EXTRACTED DATA: Begin
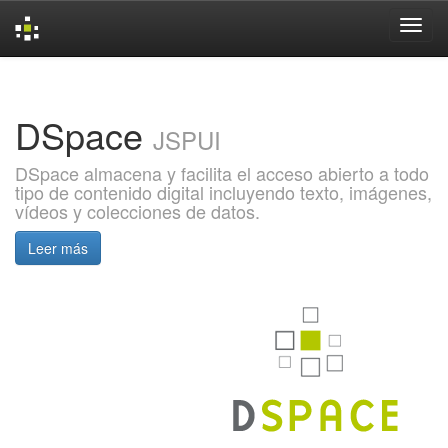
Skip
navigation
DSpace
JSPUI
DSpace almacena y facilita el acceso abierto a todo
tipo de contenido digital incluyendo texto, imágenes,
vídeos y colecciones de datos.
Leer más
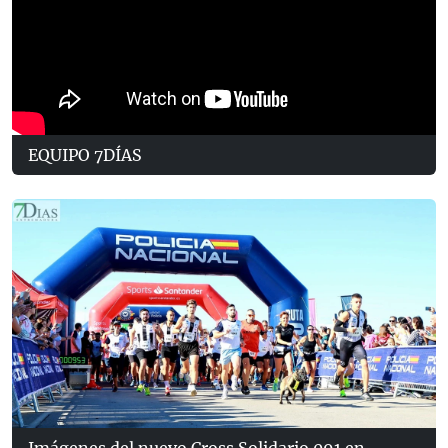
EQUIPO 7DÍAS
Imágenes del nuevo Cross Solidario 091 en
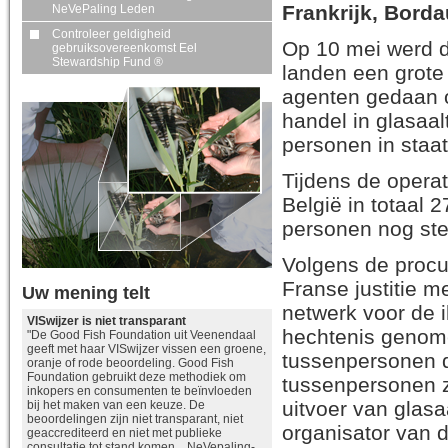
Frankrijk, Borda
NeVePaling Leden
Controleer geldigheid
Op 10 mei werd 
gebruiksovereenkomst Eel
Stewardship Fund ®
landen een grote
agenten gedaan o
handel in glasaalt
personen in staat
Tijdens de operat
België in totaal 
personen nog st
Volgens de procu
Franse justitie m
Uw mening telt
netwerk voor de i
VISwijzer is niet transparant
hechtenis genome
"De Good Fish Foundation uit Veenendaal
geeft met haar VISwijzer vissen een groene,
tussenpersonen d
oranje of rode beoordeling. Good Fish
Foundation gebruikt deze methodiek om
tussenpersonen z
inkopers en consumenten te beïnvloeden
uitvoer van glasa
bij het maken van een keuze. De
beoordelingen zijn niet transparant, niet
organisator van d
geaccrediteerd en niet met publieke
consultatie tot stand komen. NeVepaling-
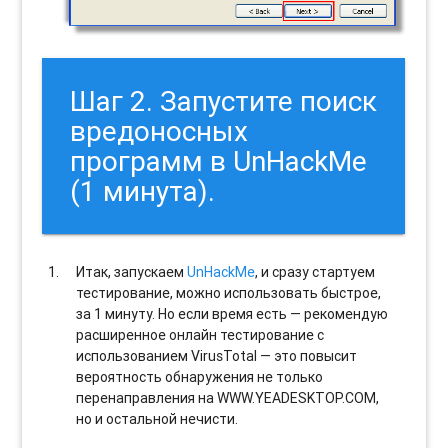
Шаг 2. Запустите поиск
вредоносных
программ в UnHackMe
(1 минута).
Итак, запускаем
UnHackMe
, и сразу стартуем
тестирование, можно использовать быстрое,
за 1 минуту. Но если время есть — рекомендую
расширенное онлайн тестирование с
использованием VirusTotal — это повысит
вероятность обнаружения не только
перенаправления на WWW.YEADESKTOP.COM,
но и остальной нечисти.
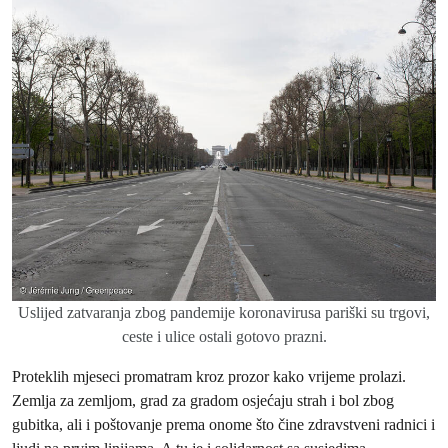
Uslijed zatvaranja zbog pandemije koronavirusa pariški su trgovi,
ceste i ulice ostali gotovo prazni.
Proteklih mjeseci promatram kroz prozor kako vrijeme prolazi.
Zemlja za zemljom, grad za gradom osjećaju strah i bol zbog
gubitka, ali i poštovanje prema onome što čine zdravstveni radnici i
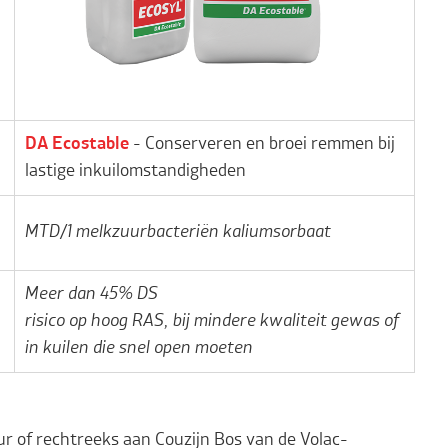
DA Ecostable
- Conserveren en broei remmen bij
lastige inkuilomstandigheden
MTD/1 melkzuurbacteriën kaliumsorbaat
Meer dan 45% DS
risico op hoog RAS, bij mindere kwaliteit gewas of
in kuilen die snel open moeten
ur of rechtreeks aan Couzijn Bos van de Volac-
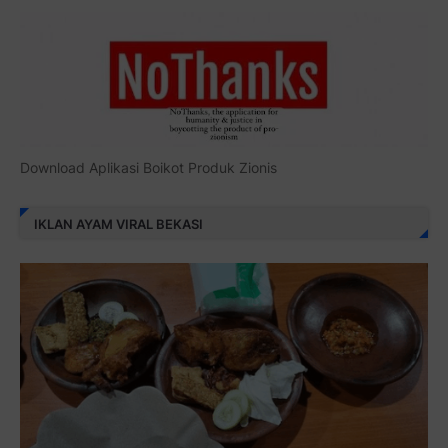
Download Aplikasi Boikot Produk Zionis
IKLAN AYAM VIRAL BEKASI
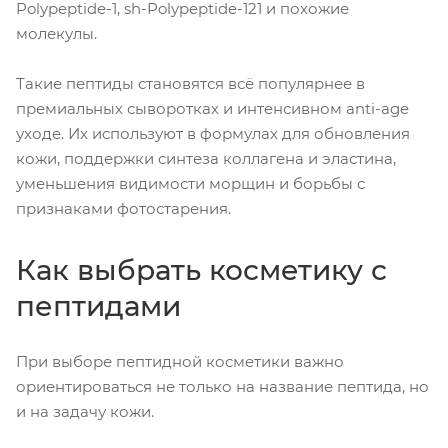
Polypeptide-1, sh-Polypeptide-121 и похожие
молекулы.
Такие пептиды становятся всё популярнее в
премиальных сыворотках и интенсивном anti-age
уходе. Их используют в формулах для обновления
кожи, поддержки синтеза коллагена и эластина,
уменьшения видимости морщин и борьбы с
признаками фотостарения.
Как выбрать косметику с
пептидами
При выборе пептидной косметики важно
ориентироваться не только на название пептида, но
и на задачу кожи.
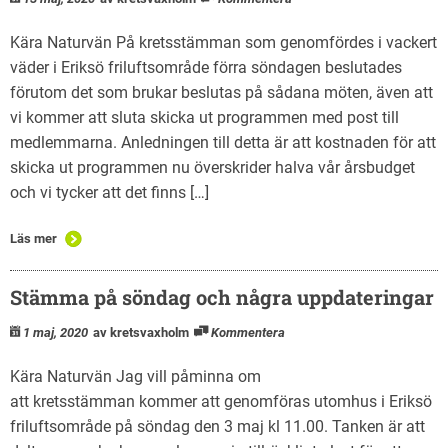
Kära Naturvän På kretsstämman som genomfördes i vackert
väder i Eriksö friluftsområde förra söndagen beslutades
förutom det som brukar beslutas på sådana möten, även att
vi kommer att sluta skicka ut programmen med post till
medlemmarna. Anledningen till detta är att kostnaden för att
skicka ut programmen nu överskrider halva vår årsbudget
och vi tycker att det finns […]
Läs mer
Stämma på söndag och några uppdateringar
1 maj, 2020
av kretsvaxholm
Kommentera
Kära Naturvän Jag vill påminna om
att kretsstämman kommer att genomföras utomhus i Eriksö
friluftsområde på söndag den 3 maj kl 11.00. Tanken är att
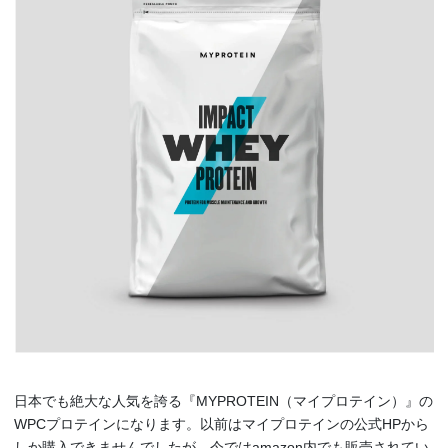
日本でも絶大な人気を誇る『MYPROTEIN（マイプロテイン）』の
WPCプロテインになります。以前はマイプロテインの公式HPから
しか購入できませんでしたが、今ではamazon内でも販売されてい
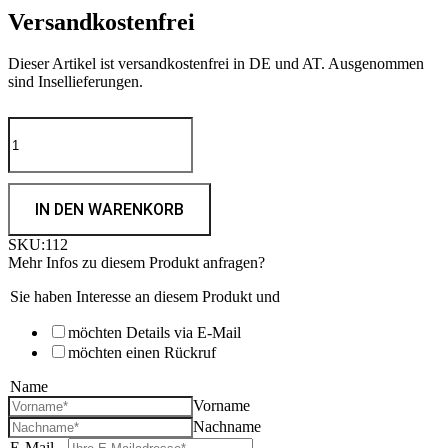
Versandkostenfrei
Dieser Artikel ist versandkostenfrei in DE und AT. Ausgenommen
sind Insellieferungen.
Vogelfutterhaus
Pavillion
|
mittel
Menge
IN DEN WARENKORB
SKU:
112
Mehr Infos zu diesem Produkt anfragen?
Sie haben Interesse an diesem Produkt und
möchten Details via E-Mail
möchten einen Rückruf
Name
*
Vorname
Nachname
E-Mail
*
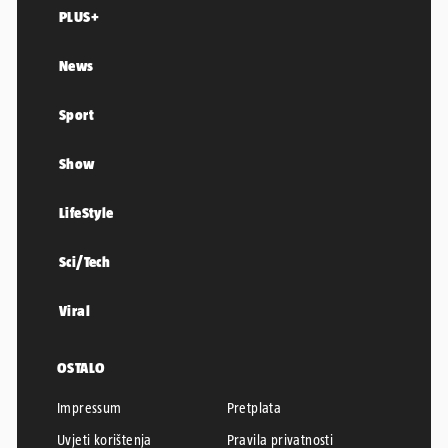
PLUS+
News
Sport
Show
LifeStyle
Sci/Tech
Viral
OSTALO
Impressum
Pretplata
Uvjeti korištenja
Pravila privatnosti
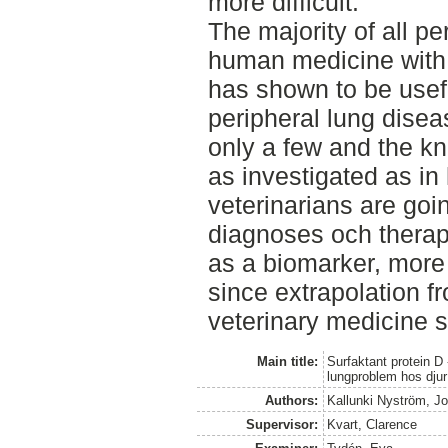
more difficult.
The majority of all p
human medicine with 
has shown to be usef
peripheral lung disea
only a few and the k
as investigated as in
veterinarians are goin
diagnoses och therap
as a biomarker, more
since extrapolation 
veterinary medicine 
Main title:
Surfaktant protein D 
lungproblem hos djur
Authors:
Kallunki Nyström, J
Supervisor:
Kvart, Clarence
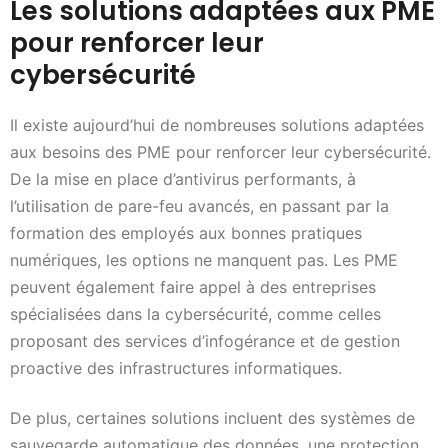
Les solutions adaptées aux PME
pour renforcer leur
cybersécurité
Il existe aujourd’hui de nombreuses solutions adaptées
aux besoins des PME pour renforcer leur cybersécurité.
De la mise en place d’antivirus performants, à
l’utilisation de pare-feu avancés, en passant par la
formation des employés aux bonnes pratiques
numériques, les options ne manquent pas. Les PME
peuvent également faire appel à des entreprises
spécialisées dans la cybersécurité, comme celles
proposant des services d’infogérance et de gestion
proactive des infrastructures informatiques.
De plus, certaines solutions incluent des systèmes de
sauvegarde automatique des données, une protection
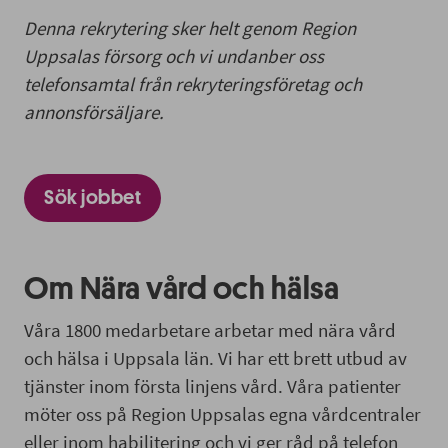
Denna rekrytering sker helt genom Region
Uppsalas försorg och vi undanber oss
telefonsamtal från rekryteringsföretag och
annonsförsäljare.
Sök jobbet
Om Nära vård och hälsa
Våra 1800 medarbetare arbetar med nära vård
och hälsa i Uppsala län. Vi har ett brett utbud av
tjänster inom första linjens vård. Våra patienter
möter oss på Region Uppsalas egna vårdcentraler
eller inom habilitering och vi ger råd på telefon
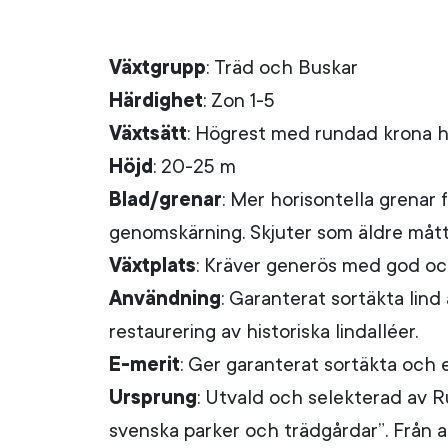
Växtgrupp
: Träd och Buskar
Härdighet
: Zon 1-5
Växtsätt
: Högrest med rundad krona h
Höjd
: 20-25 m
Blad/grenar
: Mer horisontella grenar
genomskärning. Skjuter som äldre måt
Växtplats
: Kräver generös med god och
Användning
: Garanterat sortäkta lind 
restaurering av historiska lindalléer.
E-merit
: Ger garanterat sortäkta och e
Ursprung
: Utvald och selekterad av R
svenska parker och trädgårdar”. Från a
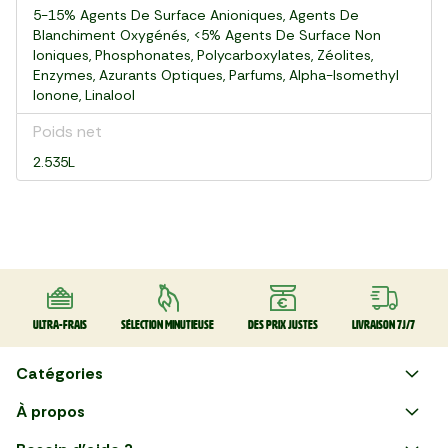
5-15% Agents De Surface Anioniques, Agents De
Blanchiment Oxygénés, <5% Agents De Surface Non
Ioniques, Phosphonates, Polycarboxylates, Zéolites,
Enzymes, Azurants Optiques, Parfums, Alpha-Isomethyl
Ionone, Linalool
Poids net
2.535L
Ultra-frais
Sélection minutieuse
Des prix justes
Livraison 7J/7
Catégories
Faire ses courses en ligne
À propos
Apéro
EXTRACTED DATA: End
■ PROBLEM STATEMENT:
Working from the records above, set down word for word everything from the line containing "vi kommer att" down to the line containing "Dieser Artikel ist", ends included, minus the pictures.

■ SOLUTION:
vi kommer att sluta skicka ut programmen med post till
medlemmarna. Anledningen till detta är att kostnaden för att
skicka ut programmen nu överskrider halva vår årsbudget
och vi tycker att det finns […]
Läs mer
Stämma på söndag och några uppdateringar
1 maj, 2020
av kretsvaxholm
Kommentera
Kära Naturvän Jag vill påminna om
att kretsstämman kommer att genomföras utomhus i Eriksö
friluftsområde på söndag den 3 maj kl 11.00. Tanken är att
日本でも絶大な人気を誇る『MYPROTEIN（マイプロテイン）』の
WPCプロテインになります。以前はマイプロテインの公式HPから
しか購入できませんでしたが、今ではamazon内でも販売されてい
Versandkostenfrei
Dieser Artikel ist versandkostenfrei in DE und AT. Ausgenommen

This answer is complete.